Judge Kills Bush's Plan
by Rocky Barker
Proposal to breach dams could be revived
A federal judge Thursday struck down the Bush administration's plan for protecting salmon in the Columbia and Snake rivers, reopening the debate over breaching four dams on the lower Snake River in Washington.
U.S. District Judge James Redden ruled the Bush administration erred when it said eight dams on the Columbia and Snake rivers do not jeopardize endangered salmon and steelhead.
He rejected their assertion that the Endangered Species Act requires them to evaluate only the effects of dam operations on salmon -- not the dams themselves.
He also called flawed the Bush administration's standards that said Endangered Species Act protection does not need to meet goals that would recover salmon, but must only keep their numbers stable. His ruling agrees with salmon advocates that include environmental groups, Indian tribes, the state of Oregon and fishermen.
Redden will hold a June 10 hearing for arguments on whether he should put in place an interim plan that increases restrictions on hydroelectric dam operations, shipping inland to Lewiston and releases water from federal reservoirs that supply water to millions of acres of farms. That ruling could force the region to dramatically restructure its river management as dramatically as a federal judge's decisions in the 1980s and early 1990s protected the northern spotted owl and transformed forest management.
Redden's decision comes as returns of salmon have dropped off dramatically this spring for still-unknown reasons after four years of dramatically improved runs.
"It is apparent that the listed species are in serious decline and not evidencing signs of recovery," Redden wrote.
President George W. Bush took dam breaching off the table when he took office in 2001. And his 2004 plan, called a biological opinion, formally removed dam breaching as an option for aiding the survival of salmon and steelhead in the Snake River Basin, which includes all of Idaho. A majority of fisheries biologists say dam breaching is the best if not the only way to recover viable populations of the ocean-going fish that are a cultural icon and the center of a multimillion-dollar economy that spreads from eastern Idaho to Alaska.

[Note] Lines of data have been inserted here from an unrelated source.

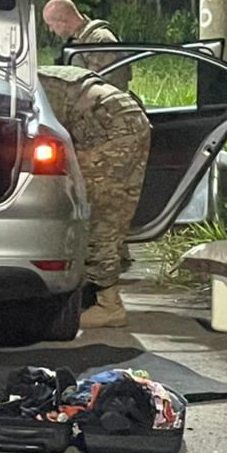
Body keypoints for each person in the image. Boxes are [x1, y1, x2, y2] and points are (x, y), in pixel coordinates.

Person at [38, 64, 150, 329]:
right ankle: (95, 289)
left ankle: (108, 305)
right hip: (126, 118)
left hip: (110, 127)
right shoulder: (36, 73)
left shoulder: (24, 83)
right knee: (114, 210)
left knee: (96, 212)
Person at [43, 0, 133, 91]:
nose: (51, 29)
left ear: (62, 20)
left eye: (50, 24)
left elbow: (115, 83)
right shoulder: (76, 41)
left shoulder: (100, 39)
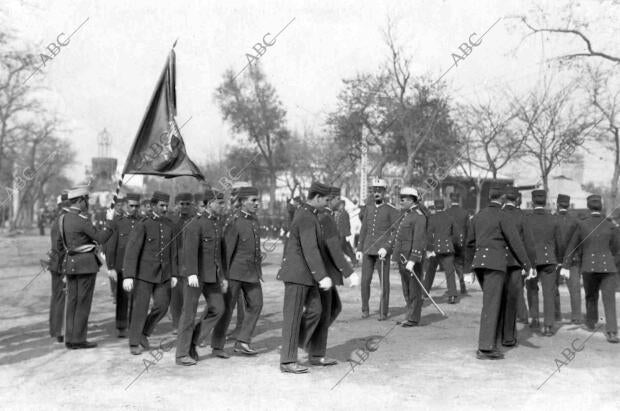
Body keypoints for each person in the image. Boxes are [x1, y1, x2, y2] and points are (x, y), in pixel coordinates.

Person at [467, 186, 532, 360]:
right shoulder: (503, 216)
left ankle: (491, 342)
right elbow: (515, 242)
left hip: (480, 264)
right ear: (503, 198)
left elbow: (469, 243)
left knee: (492, 302)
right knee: (492, 304)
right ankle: (486, 348)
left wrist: (469, 269)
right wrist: (527, 265)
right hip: (495, 264)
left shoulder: (478, 216)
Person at [278, 182, 333, 374]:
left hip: (306, 274)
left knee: (316, 310)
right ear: (317, 198)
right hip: (297, 274)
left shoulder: (310, 214)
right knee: (292, 317)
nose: (328, 203)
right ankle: (287, 360)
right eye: (326, 200)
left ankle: (303, 347)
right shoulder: (306, 217)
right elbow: (310, 249)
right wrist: (322, 276)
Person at [304, 186, 356, 366]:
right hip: (323, 272)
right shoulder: (325, 217)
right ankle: (313, 349)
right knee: (325, 311)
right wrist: (348, 272)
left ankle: (311, 345)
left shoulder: (321, 215)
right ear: (330, 199)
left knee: (332, 308)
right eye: (336, 199)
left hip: (321, 271)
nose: (339, 202)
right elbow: (333, 247)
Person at [57, 186, 114, 349]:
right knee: (83, 303)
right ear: (80, 201)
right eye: (86, 200)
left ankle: (70, 338)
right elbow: (100, 238)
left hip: (70, 264)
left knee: (72, 302)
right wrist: (110, 224)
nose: (87, 204)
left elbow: (60, 245)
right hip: (85, 265)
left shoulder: (63, 219)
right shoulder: (82, 221)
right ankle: (78, 339)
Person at [175, 189, 228, 366]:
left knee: (218, 308)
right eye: (219, 203)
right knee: (188, 313)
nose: (223, 206)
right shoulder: (195, 224)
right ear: (209, 203)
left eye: (223, 202)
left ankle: (193, 342)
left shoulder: (216, 223)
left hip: (211, 275)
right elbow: (189, 250)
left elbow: (218, 254)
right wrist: (191, 272)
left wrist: (222, 276)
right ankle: (182, 354)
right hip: (194, 276)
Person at [122, 191, 178, 355]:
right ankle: (134, 342)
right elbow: (132, 250)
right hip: (143, 274)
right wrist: (128, 275)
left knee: (162, 305)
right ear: (153, 206)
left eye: (166, 205)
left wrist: (173, 273)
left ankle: (144, 333)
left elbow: (173, 251)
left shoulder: (169, 224)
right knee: (140, 308)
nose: (165, 208)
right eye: (161, 205)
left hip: (163, 274)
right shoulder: (143, 224)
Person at [212, 186, 263, 355]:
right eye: (253, 200)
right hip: (234, 274)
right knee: (226, 308)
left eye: (257, 200)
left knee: (256, 304)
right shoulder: (234, 222)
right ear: (242, 202)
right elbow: (226, 253)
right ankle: (217, 345)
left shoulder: (254, 221)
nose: (257, 203)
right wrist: (223, 277)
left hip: (251, 274)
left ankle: (242, 341)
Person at [561, 194, 619, 343]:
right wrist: (611, 260)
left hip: (589, 266)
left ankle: (591, 322)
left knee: (591, 296)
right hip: (608, 267)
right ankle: (612, 332)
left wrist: (565, 265)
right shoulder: (610, 224)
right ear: (601, 207)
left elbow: (572, 246)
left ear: (588, 207)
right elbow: (616, 248)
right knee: (609, 299)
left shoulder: (582, 224)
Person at [356, 178, 399, 320]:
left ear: (385, 192)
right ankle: (365, 309)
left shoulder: (391, 210)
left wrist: (387, 248)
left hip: (382, 252)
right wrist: (359, 248)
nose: (377, 193)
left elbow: (395, 232)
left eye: (380, 190)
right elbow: (364, 229)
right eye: (374, 190)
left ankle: (383, 311)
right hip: (368, 250)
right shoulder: (368, 208)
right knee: (365, 281)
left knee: (384, 283)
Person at [523, 190, 563, 336]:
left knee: (532, 290)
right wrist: (559, 259)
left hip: (532, 260)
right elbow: (559, 242)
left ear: (533, 202)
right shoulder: (553, 219)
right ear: (545, 201)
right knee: (549, 292)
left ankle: (534, 319)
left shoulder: (526, 219)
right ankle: (548, 325)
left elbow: (523, 241)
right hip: (549, 259)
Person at [499, 188, 536, 346]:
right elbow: (529, 243)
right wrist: (530, 265)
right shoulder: (522, 216)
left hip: (497, 262)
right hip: (515, 263)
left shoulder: (497, 214)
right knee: (511, 300)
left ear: (504, 198)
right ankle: (508, 336)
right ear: (518, 200)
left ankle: (495, 334)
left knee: (497, 299)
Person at [105, 193, 142, 338]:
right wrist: (111, 267)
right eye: (131, 205)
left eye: (136, 206)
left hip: (139, 265)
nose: (134, 208)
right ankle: (121, 325)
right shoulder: (117, 223)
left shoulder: (142, 222)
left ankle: (134, 325)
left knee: (137, 297)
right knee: (122, 297)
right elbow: (111, 247)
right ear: (125, 205)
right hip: (122, 266)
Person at [393, 187, 427, 327]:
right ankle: (409, 315)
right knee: (406, 289)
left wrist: (413, 259)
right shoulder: (406, 215)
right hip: (403, 258)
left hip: (412, 260)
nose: (401, 201)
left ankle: (413, 318)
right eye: (401, 198)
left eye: (404, 198)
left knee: (414, 290)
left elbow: (418, 240)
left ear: (412, 200)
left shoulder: (419, 216)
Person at [424, 198, 461, 304]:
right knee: (450, 273)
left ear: (435, 207)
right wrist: (451, 244)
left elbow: (429, 235)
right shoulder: (450, 217)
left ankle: (424, 293)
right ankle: (452, 295)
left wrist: (429, 249)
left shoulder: (431, 218)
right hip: (448, 248)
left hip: (435, 249)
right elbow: (456, 235)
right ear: (443, 206)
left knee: (430, 272)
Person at [169, 192, 195, 333]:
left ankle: (187, 325)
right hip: (175, 263)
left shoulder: (195, 220)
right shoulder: (172, 220)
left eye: (187, 204)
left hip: (190, 264)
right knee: (176, 297)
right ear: (177, 205)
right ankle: (176, 324)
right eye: (181, 204)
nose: (184, 207)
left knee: (189, 298)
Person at [555, 194, 581, 324]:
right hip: (572, 260)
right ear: (569, 205)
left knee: (554, 288)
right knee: (575, 289)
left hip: (555, 259)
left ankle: (556, 314)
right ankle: (576, 316)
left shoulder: (552, 219)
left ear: (557, 204)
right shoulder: (576, 221)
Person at [48, 193, 69, 343]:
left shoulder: (58, 219)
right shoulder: (63, 221)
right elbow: (61, 247)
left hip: (56, 264)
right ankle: (59, 331)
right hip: (61, 265)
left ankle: (56, 330)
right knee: (61, 298)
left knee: (57, 297)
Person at [445, 192, 469, 294]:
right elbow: (468, 229)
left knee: (449, 265)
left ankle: (452, 289)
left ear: (450, 200)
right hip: (461, 242)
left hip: (449, 242)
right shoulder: (465, 213)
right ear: (458, 200)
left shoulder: (446, 212)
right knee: (459, 263)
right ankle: (461, 280)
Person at [335, 199, 357, 265]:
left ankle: (353, 260)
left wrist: (347, 234)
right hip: (339, 233)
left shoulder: (345, 213)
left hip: (343, 233)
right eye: (339, 205)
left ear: (343, 205)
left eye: (341, 205)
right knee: (345, 248)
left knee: (344, 247)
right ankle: (354, 259)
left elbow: (347, 224)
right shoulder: (338, 213)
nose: (340, 207)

"This decision doesn't get us there, but it gets us a step closer," said Bert Bowler, a retired Idaho Department of Fish and Game salmon biologist who now works for Idaho Rivers United, one of the groups that sued the administration.
Redden refused to include in his decision a second lawsuit by many of the same groups against dam operations by the Bureau of Reclamation and Army Corps of Engineers in the Upper Snake River, including Lucky Peak, Arrowrock and Anderson Ranch reservoirs on the Boise River. That means it would take another lawsuit to challenge the recently approved Nez Perce Agreement, which, among other things, limited Idaho water releases for salmon
"It does not order more water from Idaho," said Norm Semanko, executive director of the Idaho Water Users Association. "I think that's a big win for us."

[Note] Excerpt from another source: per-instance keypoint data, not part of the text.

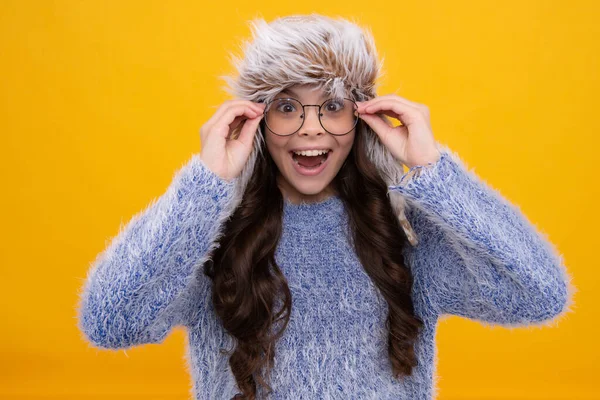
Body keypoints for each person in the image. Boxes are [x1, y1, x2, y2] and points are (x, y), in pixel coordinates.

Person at [76, 14, 576, 400]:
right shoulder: (210, 233)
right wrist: (204, 187)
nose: (311, 128)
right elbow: (109, 322)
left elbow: (539, 295)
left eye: (332, 105)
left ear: (362, 118)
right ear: (255, 121)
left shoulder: (405, 235)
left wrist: (434, 170)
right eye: (287, 107)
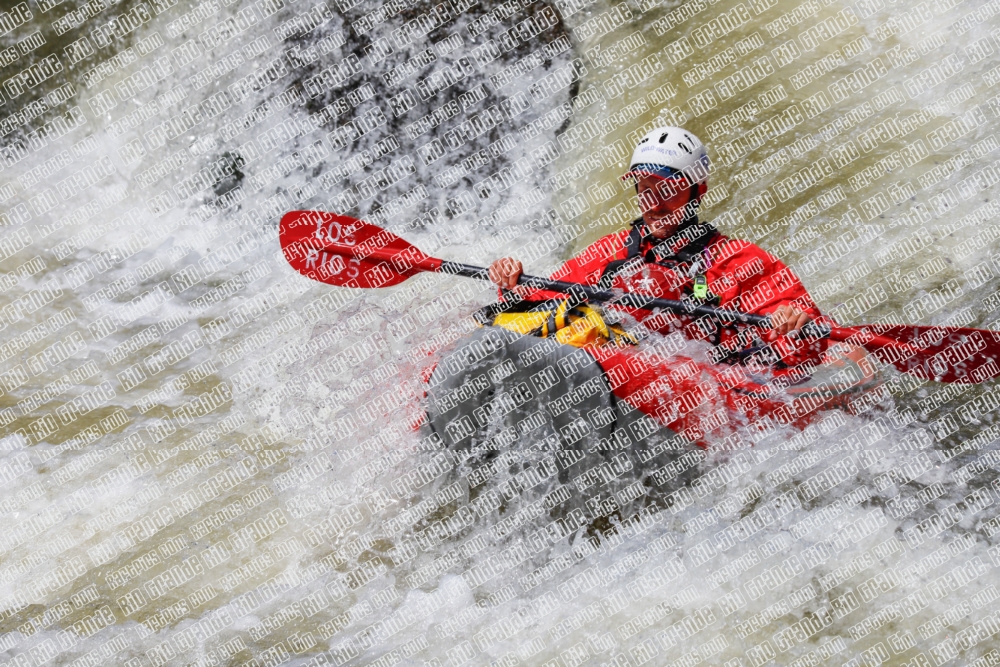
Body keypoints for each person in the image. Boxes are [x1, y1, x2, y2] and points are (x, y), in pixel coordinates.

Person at [488, 126, 832, 367]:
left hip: (685, 375)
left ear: (698, 191)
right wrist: (513, 284)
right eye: (646, 190)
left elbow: (797, 321)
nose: (655, 204)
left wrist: (792, 320)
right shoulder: (613, 250)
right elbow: (548, 300)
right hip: (606, 360)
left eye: (668, 191)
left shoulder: (736, 259)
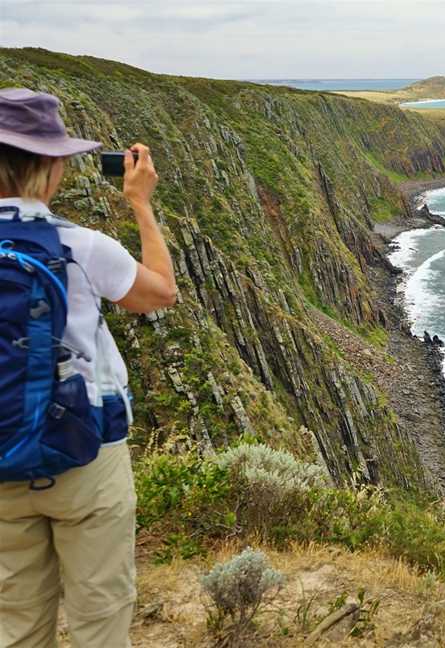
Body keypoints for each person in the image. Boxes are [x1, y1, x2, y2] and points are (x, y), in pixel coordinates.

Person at [0, 88, 177, 647]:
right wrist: (141, 204)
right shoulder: (80, 246)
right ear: (52, 167)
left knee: (16, 624)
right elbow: (160, 293)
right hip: (85, 452)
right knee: (99, 617)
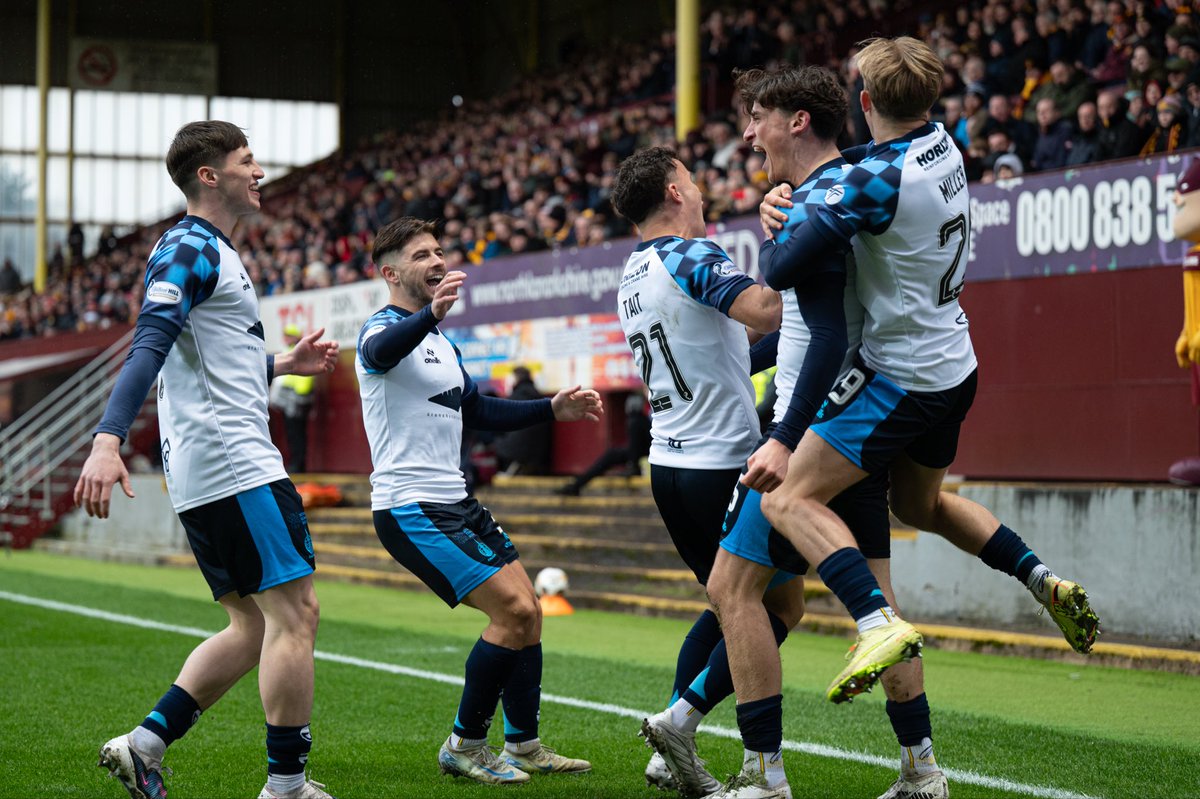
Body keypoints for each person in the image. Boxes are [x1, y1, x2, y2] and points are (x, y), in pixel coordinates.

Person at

Bush administration officials said they were disappointed with the decision and touted their salmon recovery measures.
"Our efforts to protect salmon are yielding measurable improvements, and we are hard at work on recovery plans," said Bob Lohn, Northwest regional director of National Oceanic and Atmospheric Administration Fisheries. "Together, Northwest stakeholders have helped Oceanic to restore over 3,000 miles of salmon habitat and are producing locally driven recovery plans for the entire Northwest."
The plan rejected by Redden is the fourth biological opinion since salmon were listed as threatened and endangered species in the early 1990s. The Clinton administration wrote a plan in 2001 (the 2000 FCRPS Biological Opinion) that said the four dams did not have to be breached because a suite of actions -- flushing water from Idaho reservoirs down the Snake to habitat improvement, harvest controls and hatchery reforms -- would be enough to save the fish.

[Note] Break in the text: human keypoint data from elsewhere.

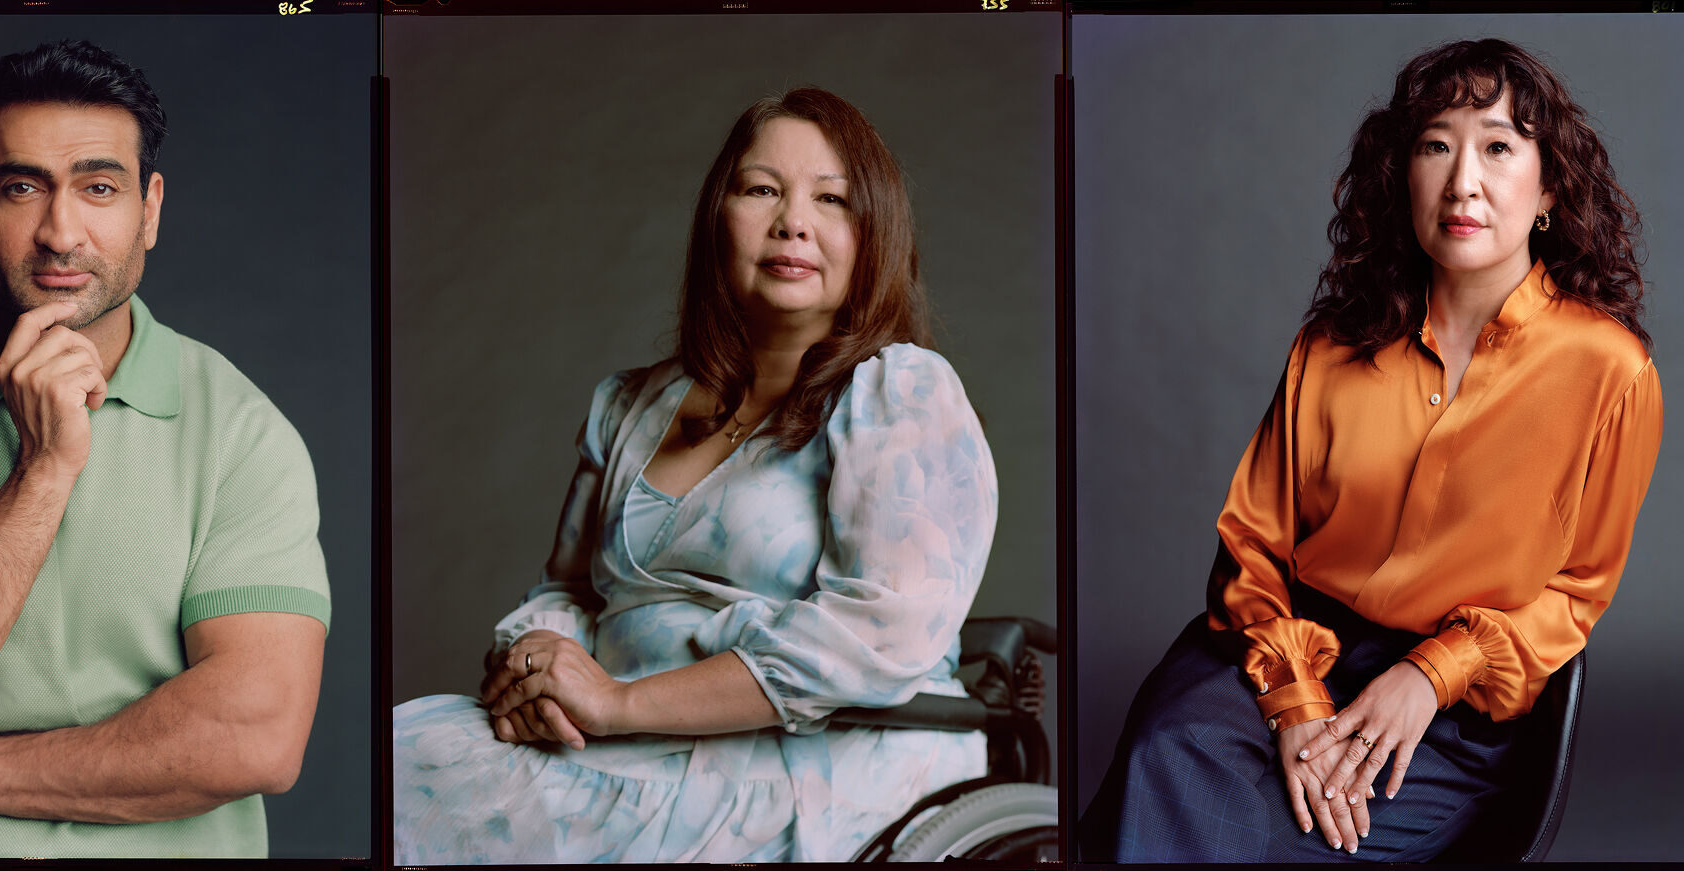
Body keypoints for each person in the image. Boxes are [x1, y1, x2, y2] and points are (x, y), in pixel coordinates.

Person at [1081, 38, 1661, 863]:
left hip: (1453, 708)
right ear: (1404, 177)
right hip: (1274, 650)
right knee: (1165, 763)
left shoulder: (1611, 371)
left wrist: (1431, 673)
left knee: (1285, 841)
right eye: (1436, 145)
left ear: (1549, 189)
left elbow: (1575, 593)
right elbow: (1251, 545)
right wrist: (1294, 698)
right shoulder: (1332, 345)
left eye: (1498, 146)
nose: (1463, 180)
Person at [392, 87, 999, 863]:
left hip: (808, 761)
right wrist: (537, 672)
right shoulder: (633, 404)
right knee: (404, 756)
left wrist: (619, 702)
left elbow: (876, 635)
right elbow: (568, 591)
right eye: (761, 189)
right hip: (620, 741)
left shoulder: (900, 393)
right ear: (720, 215)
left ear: (873, 233)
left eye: (832, 199)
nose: (792, 222)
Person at [0, 40, 330, 858]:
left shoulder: (244, 433)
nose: (60, 231)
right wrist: (43, 470)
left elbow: (255, 736)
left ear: (149, 208)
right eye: (22, 187)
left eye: (99, 187)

But the Clinton plan left open the possibility of breaching four dams on the Snake River in Washington if the other measures didn't work. The 2004 Bush plan said the dams were not putting the salmon in jeopardy and dam breaching was not necessary.
That plan reduced the standards federal agencies had to meet and, Redden said, asserted a new exemption to the requirement of the Endangered Species Act that the government must take all actions necessary to protect endangered species.
Under the Bush administration's interpretation, a federal agency "would be able to exempt itself from accountability by characterizing some, even lethal, elements of any proposed action as 'nondiscretionary,'" Redden wrote.
The only exemption to the Endangered Species Act is for the president to convene an Endangered Species Committee, known widely as the "God Squad." The committee, made up of Cabinet members and others appointed by the president, could decide that federal objectives are more important than protecting the endangered species.
President George H. W. Bush convened the God Squad in the early '90s over the spotted owl, seeking more timber harvest on federal lands. The move proved to be unpopular and did not result in increased timber harvest.
"I haven't heard anyone say extinction is a viable option, and that's what it means if you go to the God Squad," said Jan Hasselman, an attorney with the National Wildlife Federation in Seattle.
Ultimately, salmon advocates say the entire region will have to address the issue.
"We call on Congress and the states to take meaningful actions that are necessary to address the impacts of the dams on the Columbia and Snake rivers," said Rebecca Miles, chairman of the Nez Perce Tribe.